Unfortunately, as Christina herself says, “hardened biscuits make good projectiles if kept long enough…”

In other news, Philmont is a go. Woot! I hear rumors of them only recently (ten years ago is, in my opinion) ceasing to make people drink their dish water. This tiding holds slight foreboding. However, the mere mention of the name brings images of military-fit people to the mind of the seasoned scouter and would be something really neat to tell about;….if I survive…..

In which Joanna talks about cake.

Hey, There is big gap between posts, I know. And, because I need to do a lot of stuff, in all probability, the gaps will grew more frequent.
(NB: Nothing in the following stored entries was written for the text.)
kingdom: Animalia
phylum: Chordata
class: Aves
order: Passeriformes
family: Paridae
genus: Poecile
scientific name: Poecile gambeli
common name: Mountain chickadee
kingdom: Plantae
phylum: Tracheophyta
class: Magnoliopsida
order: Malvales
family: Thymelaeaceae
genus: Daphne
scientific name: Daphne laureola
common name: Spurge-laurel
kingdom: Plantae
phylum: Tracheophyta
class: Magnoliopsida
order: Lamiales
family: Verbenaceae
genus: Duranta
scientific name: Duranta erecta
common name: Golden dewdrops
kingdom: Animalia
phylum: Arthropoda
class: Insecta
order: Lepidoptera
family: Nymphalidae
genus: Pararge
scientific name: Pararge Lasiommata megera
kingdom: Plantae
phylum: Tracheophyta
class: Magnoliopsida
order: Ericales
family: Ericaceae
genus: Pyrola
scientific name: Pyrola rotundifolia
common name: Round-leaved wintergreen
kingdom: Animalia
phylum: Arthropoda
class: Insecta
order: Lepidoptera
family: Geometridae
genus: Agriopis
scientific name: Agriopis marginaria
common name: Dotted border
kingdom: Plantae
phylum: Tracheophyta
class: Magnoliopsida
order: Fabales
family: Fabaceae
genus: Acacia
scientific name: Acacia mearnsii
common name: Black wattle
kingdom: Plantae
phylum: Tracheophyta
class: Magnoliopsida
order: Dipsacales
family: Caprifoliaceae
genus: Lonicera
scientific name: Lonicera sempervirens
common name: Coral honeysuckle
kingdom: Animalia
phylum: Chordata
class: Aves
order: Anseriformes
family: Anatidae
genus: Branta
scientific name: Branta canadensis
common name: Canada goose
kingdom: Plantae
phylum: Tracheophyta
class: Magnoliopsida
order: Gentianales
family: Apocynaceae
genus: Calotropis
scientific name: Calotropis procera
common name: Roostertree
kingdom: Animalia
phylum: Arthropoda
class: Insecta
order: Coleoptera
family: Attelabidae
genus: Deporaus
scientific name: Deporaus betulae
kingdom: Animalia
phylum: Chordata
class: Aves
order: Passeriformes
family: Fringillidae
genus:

Right now, however, I get to rave about how hard it is to find fudge/cake without flour. (See the “Who am I?” page.) I want to make a cake for my birthday at the end of next month; my main candidates being cheese cake and fudge. The thing is, that I have had cheesecake for like every friends party for the last three years, and I am not sure I want a chocolate cake, chocolate fudge that is. We could do taffy. But knowing the people I know, half of them would get incredibly hyper;and the other half would take one bite and declare they had eaten enough sugar to last them a year, or at least to the end of my party,…..meaning leftovers. And you know, “I don’t want to eat any taffy-cake either.”
So at my mom’s twenty-seconds-ago suggestion I will freeze random fruit pieces inside a block of ice cream, call it a cake, and save the trouble of getting any additional ice cream to go with the cake.

Hmmm…..Never mind,… getting ice cream to go with an ice cream cake might actually be really good………

When writing the title I realized something:” If I can write a whole post about food, I probably need to go eat, drink, or do something.” because of that startling new revelation I am going to end the post now. Bye.